Es claro que hay diferencia entre la escultura y la arquitectura ya que el espacio envuelve y rodea a la obra, en la primera, mientras que la arquitectura encierra y acota el lugar, en la segunda. Chillida, no obstante, fomentó la integración entre la escultura que es volumen y masa y la arquitectura que es vacío, hueco.
Contención para espacio público
Chillida siempre hizo un dramático uso del entorno público, mezclando y contrastando sus creaciones con el paisaje como evidencia la serie de Peine en el viento No XV (1976), su más celebrado conjunto, consistente de dos esculturas sobre peñascos confrontado las olas en la línea costera de San Sebastián, su ciudad nativa.
La obra en cuestión es fiel reflejo de la claridad con que Chillida enfrentaba su quehacer como escultor abstracto. Era consciente de sus límites, tal vez por su deuda intelectual con otros creadores y, se sentía cómodo, en el marco de su identidad cultural vasca, aunque continuó expandiéndolos más allá durante toda su carrera para sentir y conocer más.
Por ello, siempre permitió que el público tocara sus obras y penetrara en ellas para escuchar su «musicalidad». No obstante, sus esculturas en general son muy personales a pesar del lenguaje prestado, y su poder depender del efecto íntimo que produce sobre el cuerpo de su audiencia y entorno.
El objeto escultural es lo que importa
Para el creador vasco es el objeto escultural y el volumen dentro de este lo que sostiene el espacio, lo orienta y lo crea. Es el objeto individual y la vida dentro de este, no el entorno el que importa más. Esto no contradice para nada el que buscará crear un espacio arquitectónico alrededor de sus esculturas que les permitiera relacionarse tanto con la audiencia como con la naturaleza.
El mejor ejemplo de esto fue su último y cuestionado proyecto público: un polémico y vasto cubo al cual se llega a través de un túnel de 80 metros en la montaña de Tindaya en Fuerteventura, Islas Canarias.
El mismo pretendía perforar la montaña sagrada de Tindaya que alberga la mayor concentración de podomorfos (grabados aborígenes de pies descalzos) del mundo, y que es un espacio natural protegido —es tanto un bien de interés cultural como geológico—, para habilitar en el interior una gran sala cúbica de 50 metros de lado con un túnel de acceso a media ladera y dos chimeneas verticales de iluminación.
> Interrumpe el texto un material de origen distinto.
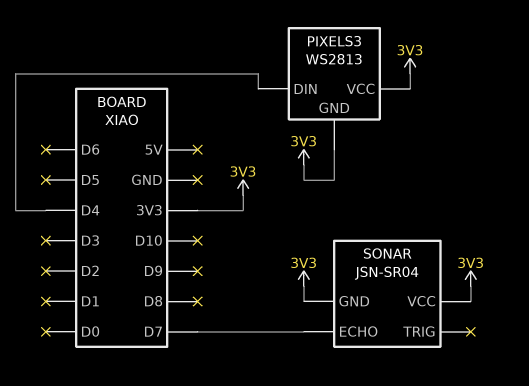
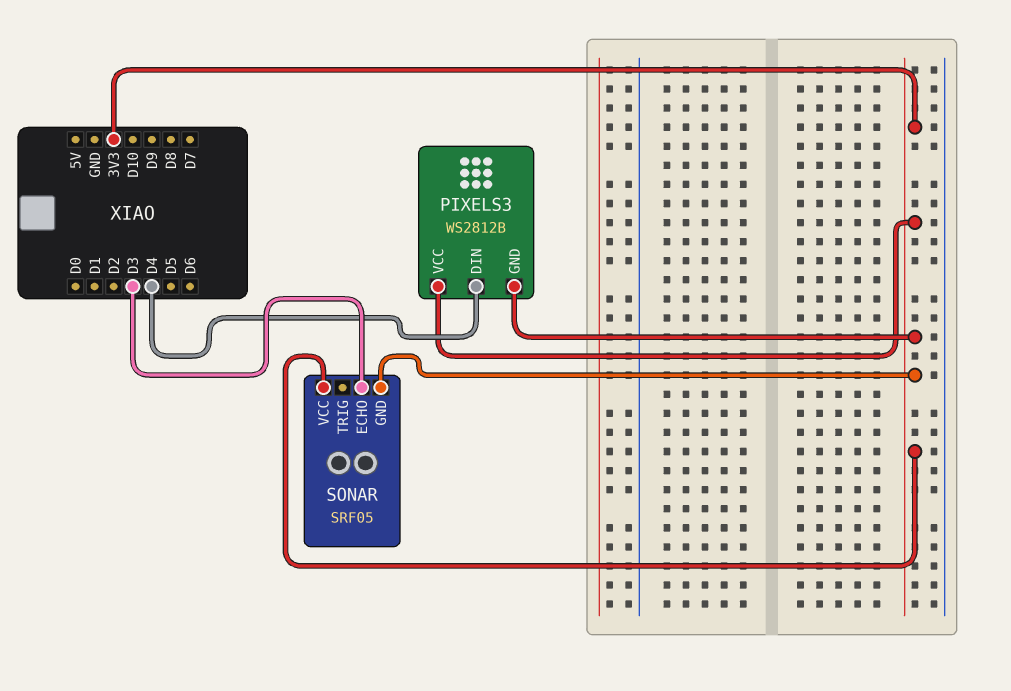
PIXELS3: WS2813 -> WS2812B
SONAR: JSN-SR04 -> SRF05
SONAR pin ECHO: D7 -> D3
El pretencioso proyecto sucumbió finalmente a los cuestionamientos de ecologistas y arqueólogos que veían el proyecto como desubicado.
En criterio de Chillida el origen del proyecto que, tal vez, nunca se complete se basa en que «los trabajadores de las canteras sacaron las piedras de la montaña, sin darse cuenta de que estaban llenándola con espacio».
La forma rotunda, completa e independiente en que fue concebida y realizada su obra en oposición a un sinnúmero de circunstancias adversas ha convertido a este artista en un símbolo de la resurgencia de la cultura vasca pero ha traído consigo, también, un efecto colateral inesperado al fenecido creador.
Veinte años después de su fallecimiento, a pesar de ocupar un lugar indiscutible en la historia del arte de la segunda mitad del siglo XX, ha tenido poca o ninguna influencia en su propia generación, así como en las siguientes dentro y fuera del país vasco español.